The Fed has run out of policy tools, and they are concerned they will have nothing with which to fight the next recession. They appear to believe that economic conditions will not improve much more significantly, and they are likely right. The Fed has done all it can to better the economic situation of the United States, and now they need to stop concentrating on the present and focus on future battles.
Has the Fed done a poor job at fostering an economic recovery and simply given up? Not at all. The Fed has done everything it could possibly do, and may have even gone beyond traditional measures with their quantitative easing program. The Fed is limited in what it can do. We forget that economic stewardship lies with two bodies, monetary policy (overseen by the Fed), and fiscal policy controlled by the Congress. If the economic recovery is still stuck in the mud, blame Congress!
Monetary policy is the control of the money supply. Fiscal policy is the control of the US budget and laws surrounding the economic policies of the United States. Does fiscal policy really make that much of an impact on the economic well-being of the country? We have several local examples that make this point clear. Take for example, Deadwood, SD. All the gaming, hotels and restaurants in this town exist purely from the fiscal decision of the SD legislature to allow gambling in this one community in the State.
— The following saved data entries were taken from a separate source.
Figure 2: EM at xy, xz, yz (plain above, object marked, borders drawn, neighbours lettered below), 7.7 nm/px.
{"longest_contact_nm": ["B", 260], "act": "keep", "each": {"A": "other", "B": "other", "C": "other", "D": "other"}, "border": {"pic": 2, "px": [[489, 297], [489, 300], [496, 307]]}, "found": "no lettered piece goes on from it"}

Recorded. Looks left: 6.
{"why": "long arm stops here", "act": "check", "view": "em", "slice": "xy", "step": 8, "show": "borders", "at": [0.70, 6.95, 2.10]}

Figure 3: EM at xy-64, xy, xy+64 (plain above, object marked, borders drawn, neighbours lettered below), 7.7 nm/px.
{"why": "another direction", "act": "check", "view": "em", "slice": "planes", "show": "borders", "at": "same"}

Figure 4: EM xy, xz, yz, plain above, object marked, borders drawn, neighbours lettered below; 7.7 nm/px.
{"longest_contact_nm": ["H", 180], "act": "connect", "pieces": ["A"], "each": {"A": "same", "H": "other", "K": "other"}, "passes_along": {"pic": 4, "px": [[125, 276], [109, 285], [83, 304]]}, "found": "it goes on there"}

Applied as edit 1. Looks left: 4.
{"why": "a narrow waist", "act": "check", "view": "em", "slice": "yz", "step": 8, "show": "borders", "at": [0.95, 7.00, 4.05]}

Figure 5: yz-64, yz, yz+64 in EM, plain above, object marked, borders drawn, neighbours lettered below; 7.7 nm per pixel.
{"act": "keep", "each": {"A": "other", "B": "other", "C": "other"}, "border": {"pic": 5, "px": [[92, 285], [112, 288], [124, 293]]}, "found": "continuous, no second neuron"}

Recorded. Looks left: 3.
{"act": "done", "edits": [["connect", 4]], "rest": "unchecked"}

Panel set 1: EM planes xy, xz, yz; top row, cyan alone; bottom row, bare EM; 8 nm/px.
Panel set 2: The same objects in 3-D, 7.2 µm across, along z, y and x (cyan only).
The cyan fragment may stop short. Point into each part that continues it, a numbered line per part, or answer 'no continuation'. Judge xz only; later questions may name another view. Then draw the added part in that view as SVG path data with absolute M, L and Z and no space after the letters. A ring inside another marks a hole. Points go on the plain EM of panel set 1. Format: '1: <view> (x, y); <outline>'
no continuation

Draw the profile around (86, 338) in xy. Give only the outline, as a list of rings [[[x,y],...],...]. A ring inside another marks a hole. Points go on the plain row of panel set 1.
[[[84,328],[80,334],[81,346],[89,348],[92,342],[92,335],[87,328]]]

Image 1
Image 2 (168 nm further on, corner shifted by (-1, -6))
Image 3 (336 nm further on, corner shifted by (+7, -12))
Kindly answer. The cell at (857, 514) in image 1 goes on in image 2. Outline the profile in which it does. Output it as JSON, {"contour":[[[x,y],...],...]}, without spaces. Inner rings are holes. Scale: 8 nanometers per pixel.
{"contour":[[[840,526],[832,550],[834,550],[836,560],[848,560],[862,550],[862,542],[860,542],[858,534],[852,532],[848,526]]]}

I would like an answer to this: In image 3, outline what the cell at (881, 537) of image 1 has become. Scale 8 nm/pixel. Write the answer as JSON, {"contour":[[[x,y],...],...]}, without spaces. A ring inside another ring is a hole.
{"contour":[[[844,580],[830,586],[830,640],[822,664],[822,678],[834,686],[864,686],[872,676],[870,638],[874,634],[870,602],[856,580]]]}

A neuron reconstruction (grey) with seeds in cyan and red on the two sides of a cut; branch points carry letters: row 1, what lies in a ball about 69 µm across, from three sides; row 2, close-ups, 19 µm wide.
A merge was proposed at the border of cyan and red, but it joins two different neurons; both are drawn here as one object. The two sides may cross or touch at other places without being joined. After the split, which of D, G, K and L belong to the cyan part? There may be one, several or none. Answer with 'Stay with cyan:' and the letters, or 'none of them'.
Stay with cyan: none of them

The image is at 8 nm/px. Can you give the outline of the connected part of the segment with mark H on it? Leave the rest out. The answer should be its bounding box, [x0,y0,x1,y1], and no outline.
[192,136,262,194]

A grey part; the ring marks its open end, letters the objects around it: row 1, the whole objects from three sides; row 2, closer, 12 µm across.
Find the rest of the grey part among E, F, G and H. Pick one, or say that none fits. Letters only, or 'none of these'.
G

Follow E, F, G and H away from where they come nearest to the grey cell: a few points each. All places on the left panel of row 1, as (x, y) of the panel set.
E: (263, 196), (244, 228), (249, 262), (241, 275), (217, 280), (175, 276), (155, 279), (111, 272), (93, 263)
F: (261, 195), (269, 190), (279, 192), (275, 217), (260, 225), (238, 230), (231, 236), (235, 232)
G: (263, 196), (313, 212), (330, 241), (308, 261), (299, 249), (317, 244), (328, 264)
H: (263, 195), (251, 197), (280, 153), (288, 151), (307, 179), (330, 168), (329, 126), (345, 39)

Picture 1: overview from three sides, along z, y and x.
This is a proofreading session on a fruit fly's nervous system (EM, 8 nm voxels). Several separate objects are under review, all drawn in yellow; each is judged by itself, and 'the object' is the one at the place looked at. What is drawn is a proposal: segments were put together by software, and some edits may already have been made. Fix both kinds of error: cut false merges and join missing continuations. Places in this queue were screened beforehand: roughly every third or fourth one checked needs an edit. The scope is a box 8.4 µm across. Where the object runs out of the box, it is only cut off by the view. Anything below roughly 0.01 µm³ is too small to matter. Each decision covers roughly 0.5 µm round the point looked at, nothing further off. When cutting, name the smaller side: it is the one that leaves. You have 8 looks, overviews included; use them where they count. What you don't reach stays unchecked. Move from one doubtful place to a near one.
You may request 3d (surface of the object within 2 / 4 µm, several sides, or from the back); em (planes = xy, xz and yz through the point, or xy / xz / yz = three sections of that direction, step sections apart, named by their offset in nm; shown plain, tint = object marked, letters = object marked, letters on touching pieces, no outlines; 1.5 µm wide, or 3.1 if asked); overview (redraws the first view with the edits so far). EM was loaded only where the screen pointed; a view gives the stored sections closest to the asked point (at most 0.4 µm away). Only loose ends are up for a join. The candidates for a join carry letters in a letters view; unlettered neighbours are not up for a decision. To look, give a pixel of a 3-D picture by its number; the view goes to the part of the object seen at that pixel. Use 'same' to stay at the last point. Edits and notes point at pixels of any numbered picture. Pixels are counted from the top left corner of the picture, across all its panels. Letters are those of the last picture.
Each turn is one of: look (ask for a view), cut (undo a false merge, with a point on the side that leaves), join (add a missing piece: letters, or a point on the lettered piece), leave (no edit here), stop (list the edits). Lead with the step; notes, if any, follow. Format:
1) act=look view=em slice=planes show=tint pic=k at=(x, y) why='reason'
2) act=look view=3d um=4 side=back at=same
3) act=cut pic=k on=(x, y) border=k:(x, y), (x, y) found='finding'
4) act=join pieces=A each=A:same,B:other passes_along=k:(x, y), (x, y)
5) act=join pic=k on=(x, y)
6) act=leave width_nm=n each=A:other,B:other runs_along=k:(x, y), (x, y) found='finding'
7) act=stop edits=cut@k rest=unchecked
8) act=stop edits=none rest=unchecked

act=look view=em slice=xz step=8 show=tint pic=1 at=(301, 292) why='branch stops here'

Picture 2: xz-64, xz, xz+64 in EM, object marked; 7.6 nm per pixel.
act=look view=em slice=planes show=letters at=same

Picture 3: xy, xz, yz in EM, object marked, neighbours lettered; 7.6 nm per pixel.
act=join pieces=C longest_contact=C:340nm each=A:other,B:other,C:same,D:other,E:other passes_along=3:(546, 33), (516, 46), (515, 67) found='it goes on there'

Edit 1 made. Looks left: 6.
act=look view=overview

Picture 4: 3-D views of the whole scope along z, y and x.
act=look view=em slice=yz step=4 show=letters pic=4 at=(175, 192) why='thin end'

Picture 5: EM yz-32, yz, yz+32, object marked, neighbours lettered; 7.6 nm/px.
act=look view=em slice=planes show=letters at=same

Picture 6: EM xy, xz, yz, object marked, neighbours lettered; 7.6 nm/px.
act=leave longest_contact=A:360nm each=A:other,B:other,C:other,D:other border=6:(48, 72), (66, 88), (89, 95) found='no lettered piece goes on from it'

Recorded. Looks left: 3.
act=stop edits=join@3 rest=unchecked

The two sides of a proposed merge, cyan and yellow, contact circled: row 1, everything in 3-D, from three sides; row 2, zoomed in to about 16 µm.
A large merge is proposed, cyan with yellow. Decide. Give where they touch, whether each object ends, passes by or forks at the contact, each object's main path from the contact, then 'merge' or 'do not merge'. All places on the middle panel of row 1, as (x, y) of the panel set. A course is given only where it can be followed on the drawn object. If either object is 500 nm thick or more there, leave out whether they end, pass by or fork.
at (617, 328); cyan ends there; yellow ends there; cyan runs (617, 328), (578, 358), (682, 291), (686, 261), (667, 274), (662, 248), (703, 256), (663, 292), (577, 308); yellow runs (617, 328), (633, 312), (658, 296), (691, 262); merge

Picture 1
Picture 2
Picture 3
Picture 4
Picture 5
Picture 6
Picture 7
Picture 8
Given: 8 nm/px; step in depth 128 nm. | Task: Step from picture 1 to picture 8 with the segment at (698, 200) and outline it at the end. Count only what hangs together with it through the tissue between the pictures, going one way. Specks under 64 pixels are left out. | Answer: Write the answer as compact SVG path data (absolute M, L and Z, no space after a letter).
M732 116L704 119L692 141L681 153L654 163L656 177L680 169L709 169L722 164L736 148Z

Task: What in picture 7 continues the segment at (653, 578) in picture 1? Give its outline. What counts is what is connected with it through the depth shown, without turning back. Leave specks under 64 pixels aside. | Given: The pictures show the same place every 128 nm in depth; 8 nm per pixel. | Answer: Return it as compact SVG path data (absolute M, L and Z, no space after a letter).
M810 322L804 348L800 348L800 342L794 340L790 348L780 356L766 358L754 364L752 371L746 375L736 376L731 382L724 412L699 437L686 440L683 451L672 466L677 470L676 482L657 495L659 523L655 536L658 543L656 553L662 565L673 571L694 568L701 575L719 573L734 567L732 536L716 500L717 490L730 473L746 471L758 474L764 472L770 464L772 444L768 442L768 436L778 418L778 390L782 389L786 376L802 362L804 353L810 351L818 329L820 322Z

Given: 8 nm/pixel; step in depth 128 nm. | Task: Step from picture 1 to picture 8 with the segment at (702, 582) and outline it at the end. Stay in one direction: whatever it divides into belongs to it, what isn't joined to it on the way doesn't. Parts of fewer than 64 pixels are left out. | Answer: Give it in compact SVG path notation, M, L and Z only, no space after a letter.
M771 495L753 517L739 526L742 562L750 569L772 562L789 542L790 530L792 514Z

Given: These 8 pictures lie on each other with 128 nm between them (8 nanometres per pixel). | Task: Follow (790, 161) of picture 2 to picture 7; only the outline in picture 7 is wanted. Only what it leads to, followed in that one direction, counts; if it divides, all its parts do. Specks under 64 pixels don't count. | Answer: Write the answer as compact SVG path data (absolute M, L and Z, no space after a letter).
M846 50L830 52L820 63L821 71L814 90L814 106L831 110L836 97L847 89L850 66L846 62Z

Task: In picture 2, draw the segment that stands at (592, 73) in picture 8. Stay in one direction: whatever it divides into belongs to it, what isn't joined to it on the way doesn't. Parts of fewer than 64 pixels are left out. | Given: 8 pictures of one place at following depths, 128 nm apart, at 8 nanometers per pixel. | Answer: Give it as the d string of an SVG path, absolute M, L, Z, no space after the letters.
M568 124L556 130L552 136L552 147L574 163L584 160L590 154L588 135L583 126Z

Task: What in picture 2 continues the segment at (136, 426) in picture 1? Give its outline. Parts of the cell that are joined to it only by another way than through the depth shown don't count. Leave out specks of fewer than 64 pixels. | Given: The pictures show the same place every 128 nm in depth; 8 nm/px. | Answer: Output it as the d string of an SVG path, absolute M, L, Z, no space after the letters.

And, look at the oil boom in western North Dakota. The State of New York banned fracking, which will prevent any future oil boom in that State, but the State of North Dakota has chosen to allow and manage it, making such large infrastructure investments and job growth possible. Even the city of Sioux Falls, SD has seen enormous growth due to South Dakota’s unique banking laws.
On a national level, you can see the results of fiscal policies with such programs as “cash for clunkers” or tax breaks for energy efficient home purchases. These policies created large positive impacts on specific industries.
If we are not seeing more national economic growth, it is because Congress is failing to implement policies that foster economic expansion. And as we know, Congress has passed a record minimal amount of legislation in the past few years.
When we step back and compare monetary policy and fiscal policy, it appears fiscal policy makes much more impact in creating jobs and expanding businesses. Monetary policy (the Fed), is really more of a thermostat to the house where the economy lives, and it can turn on the air conditioner when it is hot, or turn on the furnace when it is cold. But, it is Congress who installs the air conditioner and the furnace. If these appliances are not working appropriately, there isn’t much more the Fed can do to regulate the temperature.
It seems strange the Fed wants to raise rates right now, but they have little choice. They can’t do anything more by themselves to improve the economy. The failure of Congress to act or do more to promote economic prosperity is the true reason behind our dull economic recovery.